** begin RECORDS SHOWN **

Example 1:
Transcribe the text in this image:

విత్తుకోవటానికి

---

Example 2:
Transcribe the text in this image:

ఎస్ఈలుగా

** end RECORDS SHOWN **

(WHAT NEEDS TO BE DONE)
Please quote the text from each of the records above, character for character.

(RESULT OF THIS TASK)
Example 1:
Transcribe the text in this image:

విత్తుకోవటానికి

---

Example 2:
Transcribe the text in this image:

ఎస్ఈలుగా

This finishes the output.